In carcere, la strada verso la collaborazione è stata lunga e tortuosa. Al primo tentativo l’aspirante pentita ha provato a chiamarsi fuori dagli omicidi. «Stupidamente» ha detto davanti ai giudici. E adesso spiega: «Non è facile accusarsi di essere un’assassina davanti ai propri familiari. Temevo l’ergastolo ma al tempo stesso di proteggere l’organizzazione. Così mi sono decisa a dire tutto, anche di quei due delitti». E in famiglia come l’hanno presa? «Hanno scelto di restarmi vicini. Tutti. Anche mio padre, vecchio militante del pci, che se avesse saputo qualcosa prima mi avrebbe denunciato. Mi hanno detto che a loro non dovevo rendere conto, "è con la vedova del professor Biagi che devi parlare"».

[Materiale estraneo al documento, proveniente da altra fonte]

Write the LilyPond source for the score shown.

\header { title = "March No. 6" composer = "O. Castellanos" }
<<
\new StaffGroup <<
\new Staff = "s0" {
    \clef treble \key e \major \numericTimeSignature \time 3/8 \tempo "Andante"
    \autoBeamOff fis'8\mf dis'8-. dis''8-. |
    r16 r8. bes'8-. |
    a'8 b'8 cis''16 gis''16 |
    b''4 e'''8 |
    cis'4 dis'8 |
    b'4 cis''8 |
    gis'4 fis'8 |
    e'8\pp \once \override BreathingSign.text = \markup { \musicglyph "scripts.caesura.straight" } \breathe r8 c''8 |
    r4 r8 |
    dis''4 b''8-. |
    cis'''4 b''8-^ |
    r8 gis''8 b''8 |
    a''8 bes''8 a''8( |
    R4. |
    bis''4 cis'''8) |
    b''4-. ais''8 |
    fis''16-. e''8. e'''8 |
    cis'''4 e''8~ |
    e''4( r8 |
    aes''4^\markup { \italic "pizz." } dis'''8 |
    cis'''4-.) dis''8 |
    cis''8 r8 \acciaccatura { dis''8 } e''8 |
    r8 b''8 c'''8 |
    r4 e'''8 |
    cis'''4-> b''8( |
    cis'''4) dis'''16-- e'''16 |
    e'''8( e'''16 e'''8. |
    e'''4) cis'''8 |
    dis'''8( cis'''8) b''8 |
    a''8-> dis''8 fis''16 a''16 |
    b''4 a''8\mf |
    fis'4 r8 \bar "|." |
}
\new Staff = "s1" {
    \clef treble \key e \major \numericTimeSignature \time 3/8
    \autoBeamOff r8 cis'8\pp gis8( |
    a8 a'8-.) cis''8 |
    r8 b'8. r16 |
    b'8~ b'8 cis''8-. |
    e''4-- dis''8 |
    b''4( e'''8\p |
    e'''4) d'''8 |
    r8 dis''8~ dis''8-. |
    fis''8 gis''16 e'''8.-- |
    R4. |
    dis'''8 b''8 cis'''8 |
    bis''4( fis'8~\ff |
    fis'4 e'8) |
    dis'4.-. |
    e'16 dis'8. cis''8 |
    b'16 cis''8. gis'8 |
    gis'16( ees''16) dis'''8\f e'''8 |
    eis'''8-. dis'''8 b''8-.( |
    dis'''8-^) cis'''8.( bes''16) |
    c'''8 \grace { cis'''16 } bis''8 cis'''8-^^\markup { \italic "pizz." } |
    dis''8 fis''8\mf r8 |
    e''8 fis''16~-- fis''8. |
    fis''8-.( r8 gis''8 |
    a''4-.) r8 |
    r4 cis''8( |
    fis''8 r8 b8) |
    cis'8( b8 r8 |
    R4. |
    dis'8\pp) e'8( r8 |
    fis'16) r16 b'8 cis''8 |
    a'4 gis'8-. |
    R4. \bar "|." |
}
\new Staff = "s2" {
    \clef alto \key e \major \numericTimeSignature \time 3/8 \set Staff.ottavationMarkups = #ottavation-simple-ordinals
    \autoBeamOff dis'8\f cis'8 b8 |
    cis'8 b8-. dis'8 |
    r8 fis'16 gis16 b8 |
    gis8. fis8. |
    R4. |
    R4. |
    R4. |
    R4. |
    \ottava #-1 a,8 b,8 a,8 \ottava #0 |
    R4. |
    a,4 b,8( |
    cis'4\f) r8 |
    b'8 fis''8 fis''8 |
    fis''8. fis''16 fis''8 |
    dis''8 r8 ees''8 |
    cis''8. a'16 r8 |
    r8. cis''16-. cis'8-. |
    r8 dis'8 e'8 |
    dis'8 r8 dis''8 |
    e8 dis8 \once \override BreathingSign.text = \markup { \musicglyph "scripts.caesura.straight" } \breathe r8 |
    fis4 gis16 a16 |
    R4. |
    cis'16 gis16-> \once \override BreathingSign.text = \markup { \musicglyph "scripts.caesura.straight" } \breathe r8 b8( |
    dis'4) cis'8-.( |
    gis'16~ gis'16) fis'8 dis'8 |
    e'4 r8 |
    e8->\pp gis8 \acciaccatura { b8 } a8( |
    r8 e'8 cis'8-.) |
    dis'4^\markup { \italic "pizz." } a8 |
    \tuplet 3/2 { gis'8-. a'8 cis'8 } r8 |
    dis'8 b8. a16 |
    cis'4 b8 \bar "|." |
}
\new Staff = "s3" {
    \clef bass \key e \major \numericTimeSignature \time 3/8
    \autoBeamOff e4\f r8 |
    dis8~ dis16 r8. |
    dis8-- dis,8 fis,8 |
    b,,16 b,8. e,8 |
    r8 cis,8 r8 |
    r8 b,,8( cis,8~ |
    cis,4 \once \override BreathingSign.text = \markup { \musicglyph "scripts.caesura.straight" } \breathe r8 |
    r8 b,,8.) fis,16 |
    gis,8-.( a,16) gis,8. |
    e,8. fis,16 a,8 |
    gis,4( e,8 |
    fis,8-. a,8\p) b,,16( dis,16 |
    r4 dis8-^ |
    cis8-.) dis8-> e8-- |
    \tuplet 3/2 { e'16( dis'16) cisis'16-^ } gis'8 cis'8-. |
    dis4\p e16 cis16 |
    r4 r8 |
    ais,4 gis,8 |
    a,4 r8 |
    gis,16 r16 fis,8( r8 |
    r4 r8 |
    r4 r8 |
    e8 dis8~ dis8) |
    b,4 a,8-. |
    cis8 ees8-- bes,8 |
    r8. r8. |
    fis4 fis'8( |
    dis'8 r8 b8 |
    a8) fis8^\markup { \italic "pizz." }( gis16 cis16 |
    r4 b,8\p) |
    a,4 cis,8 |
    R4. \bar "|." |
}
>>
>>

Alle mogli di Marco Biagi e Massimo D’Antona, Cinzia Banelli ha scritto due lettere, consegnate in busta chiusa tramite gli avvocati. La notizia è venuta fuori durante il processo di Bologna e le due vedove hanno mostrato di non aver gradito. Oggi la donna che ha aiutato a uccidere i loro mariti dice: «Per quanto poco possano valere, io ritenevo dovute quelle scuse e non intendevo farle diventare pubbliche. Ovviamente loro hanno tutto il diritto di rifiutarle e non ho alcun titolo per invadere ancora la loro vita. Purtroppo non posso ripagare nulla».
La scelta della collaborazione è soprattutto per dare un futuro al bambino: «Durante la mia detenzione una agente penitenziaria captò una conversazione tra Lioce e Morandi. Lui non voleva credere che avessi deciso di collaborare e diceva che doveva essere a causa di mio figlio; lei replicò che sbagliavo, perché un giorno mio figlio mi avrebbe chiesto conto del mio tradimento. Vorrei dirle che la sua profezia non mi spaventa affatto, sono pronta a spiegargli che si può sbagliare e imparare dai propri errori, che cambiare idea può essere anche indice volontà riparatrice e risarcitoria. Piuttosto mi terrorizzava l’idea di dover dire a mio figlio che l’avevo abbandonato per coerenza e fedeltà a un’idea nella quale non credevo neanche più, che apparteneva a pochi e che seminava morte. Capisco che questi sentimenti possano sembrare un retaggio borghese, ma io li trovo solo profondamente umani e mi basta».